Debt Management and Banking Manual

HM Revenue & Customs
, see all updates

Customer contact and data security: contact with third parties: what is a third party? - authorised and non-authorised.

A third party is anyone who wishes to speak on behalf of the customer about their tax affairs. For Debt Management there are two types of third parties; authorised and non-authorised.

Authorised third parties

Authorised third parties are people who have been given authority from the customer to speak about their tax affairs. The authority can be verbal or written.

Written authority

Usually the customer will give authority for us to speak to a nominated third party by writing in to us. The letter should be signed by the customer and should also give any limitations on what we can and can’t disclose to the third party. You should record receipt of such a letter on the permanent notes facility on IDMS stating:

  • who the letter is from
  • who the authority is for and their relationship with the customer
  • the date the letter was received
  • the head of duty which is covered by this authority
  • any limitations on what we can discuss or any time limits.

If the authority relates to more than one head of duty, IDMS Notes and Assets should be updated for each head of duty stated in the letter of authority.

If the third party is an accountant or agent the written authority will usually be obtained through a 64-8 which will be noted on the record.

For further guidance on authority in writing, see DMBM511210.

Verbal authority

Debt Management have the ability to accept verbal consent for a one off telephone conversation with a third party in any of its offices.

The customer must have firstly:

  • passed all verification checks
  • told us who the authority is for
  • their relationship with that person
  • any time limits or limitations on what we can discuss.

You should always advise the customer that if they would like to make this a more permanent arrangement then they should send us a signed letter giving the authority covering the above list under written authority.

Field Force Agents are permitted to take verbal authority whilst out on call, but must firstly have verified the customer in the normal way and make a note of who they spoke to and that verbal consent was taken.

Advanced verbal authority

The third party will often be with the customer at the time of the call, but we can also allow advance verbal authority for:

  • a one-off call
  • valid for up to four months.

If you take a call requesting advanced verbal authority you should note:

  • this on the permanent notes clearly detailing all of the above under verbal authority
  • the expiry date.

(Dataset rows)
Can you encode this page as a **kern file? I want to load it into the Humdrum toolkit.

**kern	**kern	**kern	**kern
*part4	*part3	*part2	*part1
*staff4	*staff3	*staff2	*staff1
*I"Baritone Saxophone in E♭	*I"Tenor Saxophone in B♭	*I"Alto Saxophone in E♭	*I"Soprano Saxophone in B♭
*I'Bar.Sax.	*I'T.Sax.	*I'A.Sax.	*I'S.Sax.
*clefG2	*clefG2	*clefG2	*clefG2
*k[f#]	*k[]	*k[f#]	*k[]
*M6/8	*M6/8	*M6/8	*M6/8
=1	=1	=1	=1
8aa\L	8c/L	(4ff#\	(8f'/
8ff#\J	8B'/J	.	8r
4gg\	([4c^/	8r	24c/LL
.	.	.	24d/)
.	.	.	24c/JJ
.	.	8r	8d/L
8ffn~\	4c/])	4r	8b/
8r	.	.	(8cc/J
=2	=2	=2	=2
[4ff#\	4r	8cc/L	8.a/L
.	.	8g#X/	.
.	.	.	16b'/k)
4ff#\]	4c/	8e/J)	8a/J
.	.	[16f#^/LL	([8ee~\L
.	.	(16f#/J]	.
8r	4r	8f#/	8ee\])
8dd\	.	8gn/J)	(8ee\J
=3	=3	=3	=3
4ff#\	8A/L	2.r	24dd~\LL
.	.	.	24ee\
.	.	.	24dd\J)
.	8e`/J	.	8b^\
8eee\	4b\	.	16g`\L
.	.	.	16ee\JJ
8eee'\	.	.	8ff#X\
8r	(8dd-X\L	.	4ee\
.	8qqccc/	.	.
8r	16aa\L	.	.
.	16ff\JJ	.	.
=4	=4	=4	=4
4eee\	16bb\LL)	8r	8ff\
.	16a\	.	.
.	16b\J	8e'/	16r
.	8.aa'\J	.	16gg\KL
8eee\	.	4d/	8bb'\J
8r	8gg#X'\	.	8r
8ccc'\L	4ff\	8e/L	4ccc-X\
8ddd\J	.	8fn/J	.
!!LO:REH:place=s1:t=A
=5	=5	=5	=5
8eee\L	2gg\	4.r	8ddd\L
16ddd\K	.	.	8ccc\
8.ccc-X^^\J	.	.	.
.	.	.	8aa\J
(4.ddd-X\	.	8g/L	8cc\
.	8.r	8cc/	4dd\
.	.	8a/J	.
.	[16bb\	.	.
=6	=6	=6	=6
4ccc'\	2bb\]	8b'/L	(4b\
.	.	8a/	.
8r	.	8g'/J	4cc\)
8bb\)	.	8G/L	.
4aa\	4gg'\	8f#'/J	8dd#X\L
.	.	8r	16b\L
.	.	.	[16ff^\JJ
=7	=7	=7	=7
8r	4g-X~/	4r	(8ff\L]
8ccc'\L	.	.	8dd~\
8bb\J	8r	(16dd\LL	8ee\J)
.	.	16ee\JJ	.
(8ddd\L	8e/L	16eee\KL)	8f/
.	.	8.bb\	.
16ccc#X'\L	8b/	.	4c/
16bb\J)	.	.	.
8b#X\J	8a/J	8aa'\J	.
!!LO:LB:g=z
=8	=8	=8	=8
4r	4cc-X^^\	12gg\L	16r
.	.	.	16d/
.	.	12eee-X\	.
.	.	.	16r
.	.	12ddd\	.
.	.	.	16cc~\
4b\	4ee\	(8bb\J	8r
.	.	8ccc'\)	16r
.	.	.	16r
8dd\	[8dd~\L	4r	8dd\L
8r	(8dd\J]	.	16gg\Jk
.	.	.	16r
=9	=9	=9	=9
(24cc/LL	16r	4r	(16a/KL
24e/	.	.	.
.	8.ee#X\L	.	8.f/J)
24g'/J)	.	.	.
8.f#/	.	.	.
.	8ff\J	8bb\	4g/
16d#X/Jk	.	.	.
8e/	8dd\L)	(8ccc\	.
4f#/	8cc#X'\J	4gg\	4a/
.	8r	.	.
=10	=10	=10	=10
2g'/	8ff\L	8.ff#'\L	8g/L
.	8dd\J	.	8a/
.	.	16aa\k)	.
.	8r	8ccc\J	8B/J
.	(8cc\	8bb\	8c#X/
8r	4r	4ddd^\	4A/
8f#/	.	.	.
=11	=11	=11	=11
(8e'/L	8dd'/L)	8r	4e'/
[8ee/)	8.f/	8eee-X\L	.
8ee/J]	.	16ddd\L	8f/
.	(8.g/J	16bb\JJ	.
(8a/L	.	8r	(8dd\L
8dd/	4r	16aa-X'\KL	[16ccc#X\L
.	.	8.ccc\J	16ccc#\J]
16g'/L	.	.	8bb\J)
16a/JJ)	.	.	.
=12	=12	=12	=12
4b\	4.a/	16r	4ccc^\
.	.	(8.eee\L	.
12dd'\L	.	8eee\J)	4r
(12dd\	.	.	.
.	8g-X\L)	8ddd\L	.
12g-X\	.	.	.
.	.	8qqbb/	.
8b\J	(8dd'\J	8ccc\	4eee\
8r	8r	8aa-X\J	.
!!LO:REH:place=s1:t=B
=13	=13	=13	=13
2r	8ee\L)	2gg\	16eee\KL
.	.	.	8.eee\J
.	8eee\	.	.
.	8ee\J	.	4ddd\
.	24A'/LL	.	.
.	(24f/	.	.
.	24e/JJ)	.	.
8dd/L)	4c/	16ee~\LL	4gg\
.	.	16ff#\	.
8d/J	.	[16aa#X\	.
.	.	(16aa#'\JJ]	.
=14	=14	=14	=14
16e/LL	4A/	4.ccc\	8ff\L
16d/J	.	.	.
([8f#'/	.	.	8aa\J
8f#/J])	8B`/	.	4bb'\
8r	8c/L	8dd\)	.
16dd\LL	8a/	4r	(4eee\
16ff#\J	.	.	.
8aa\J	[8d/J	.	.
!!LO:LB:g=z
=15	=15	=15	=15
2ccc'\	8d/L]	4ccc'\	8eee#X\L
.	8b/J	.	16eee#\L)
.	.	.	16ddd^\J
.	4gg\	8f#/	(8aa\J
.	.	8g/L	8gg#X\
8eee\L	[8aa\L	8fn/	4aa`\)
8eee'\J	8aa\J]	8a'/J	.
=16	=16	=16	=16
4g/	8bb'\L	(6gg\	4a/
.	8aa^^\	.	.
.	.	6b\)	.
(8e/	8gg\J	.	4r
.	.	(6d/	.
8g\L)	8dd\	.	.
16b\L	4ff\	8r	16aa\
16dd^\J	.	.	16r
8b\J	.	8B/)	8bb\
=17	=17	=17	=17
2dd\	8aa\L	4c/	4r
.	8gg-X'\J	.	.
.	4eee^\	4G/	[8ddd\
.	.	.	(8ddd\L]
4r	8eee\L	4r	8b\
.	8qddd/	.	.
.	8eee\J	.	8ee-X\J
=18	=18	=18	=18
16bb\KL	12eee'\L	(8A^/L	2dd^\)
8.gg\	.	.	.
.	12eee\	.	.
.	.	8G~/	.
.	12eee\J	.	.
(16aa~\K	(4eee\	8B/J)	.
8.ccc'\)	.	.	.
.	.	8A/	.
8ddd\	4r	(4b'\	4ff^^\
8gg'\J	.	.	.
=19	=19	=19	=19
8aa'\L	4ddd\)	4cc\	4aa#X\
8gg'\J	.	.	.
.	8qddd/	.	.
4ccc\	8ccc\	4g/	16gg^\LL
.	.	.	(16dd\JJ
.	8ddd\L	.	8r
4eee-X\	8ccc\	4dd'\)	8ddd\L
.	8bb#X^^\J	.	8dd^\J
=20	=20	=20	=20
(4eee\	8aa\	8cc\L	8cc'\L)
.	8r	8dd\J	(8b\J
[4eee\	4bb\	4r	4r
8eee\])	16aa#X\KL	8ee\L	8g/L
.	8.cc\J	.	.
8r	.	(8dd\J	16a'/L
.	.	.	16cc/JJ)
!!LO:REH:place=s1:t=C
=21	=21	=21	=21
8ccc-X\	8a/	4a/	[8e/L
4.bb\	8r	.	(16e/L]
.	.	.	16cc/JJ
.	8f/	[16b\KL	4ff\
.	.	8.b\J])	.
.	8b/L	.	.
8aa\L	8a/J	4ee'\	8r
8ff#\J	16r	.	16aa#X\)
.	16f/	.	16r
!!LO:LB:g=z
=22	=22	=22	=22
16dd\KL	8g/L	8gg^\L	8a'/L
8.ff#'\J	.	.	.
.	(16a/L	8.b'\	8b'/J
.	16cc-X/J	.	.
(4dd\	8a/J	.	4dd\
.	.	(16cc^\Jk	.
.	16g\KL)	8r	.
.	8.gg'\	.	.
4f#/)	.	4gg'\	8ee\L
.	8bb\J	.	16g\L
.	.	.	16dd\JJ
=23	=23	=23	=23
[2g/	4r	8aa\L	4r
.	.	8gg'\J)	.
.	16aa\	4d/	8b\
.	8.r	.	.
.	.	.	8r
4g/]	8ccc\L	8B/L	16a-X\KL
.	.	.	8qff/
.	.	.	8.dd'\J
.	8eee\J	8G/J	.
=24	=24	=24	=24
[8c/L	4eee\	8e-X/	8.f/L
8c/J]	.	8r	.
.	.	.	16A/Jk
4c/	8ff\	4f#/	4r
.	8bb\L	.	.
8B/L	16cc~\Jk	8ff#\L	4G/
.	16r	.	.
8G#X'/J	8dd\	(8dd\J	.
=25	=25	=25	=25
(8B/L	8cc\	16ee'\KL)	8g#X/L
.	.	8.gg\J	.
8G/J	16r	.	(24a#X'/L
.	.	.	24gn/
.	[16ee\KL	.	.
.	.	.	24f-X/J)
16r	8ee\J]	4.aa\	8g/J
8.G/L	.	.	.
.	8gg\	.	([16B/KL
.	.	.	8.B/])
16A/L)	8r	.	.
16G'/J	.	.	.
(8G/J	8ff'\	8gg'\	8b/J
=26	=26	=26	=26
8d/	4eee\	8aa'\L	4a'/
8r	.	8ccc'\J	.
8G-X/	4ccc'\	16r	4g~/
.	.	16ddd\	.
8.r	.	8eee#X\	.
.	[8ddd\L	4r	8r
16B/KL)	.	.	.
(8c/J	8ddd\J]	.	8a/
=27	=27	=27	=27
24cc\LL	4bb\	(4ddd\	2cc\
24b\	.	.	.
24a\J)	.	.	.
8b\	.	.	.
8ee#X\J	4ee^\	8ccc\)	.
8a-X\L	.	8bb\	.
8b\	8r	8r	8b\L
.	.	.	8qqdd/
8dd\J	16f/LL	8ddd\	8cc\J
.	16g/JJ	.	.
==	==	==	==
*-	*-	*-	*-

== REQUIREMENTS ==
Print the passage of the excerpt on third-party authority from "For further guidance" to "we can discuss.", word for word. The rows play no part in what is asked here.

== RESULT OF THE EXERCISE ==
For further guidance on authority in writing, see DMBM511210.

Verbal authority

Debt Management have the ability to accept verbal consent for a one off telephone conversation with a third party in any of its offices.

The customer must have firstly:

  • passed all verification checks
  • told us who the authority is for
  • their relationship with that person
  • any time limits or limitations on what we can discuss.